*REQUIREMENT:*
Reproduce the entries in full. Exclude all images from the copy.

*INPUT:*
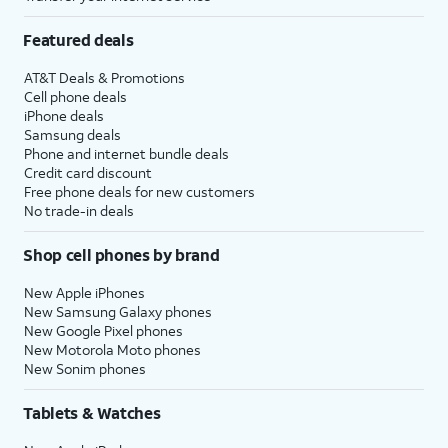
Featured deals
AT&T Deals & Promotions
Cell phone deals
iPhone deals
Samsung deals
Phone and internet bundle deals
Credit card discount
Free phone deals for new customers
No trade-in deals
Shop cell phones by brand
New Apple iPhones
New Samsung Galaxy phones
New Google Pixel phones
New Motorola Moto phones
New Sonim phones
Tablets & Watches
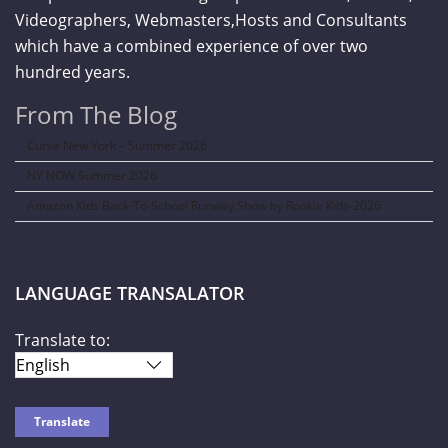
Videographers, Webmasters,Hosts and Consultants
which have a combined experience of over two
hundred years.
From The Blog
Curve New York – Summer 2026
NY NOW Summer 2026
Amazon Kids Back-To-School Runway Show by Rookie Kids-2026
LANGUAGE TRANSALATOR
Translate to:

*FINISHED EXERCISE:*
Featured deals
AT&T Deals & Promotions
Cell phone deals
iPhone deals
Samsung deals
Phone and internet bundle deals
Credit card discount
Free phone deals for new customers
No trade-in deals
Shop cell phones by brand
New Apple iPhones
New Samsung Galaxy phones
New Google Pixel phones
New Motorola Moto phones
New Sonim phones
Tablets & Watches
Videographers, Webmasters,Hosts and Consultants
which have a combined experience of over two
hundred years.
From The Blog
Curve New York – Summer 2026
NY NOW Summer 2026
Amazon Kids Back-To-School Runway Show by Rookie Kids-2026
LANGUAGE TRANSALATOR
Translate to:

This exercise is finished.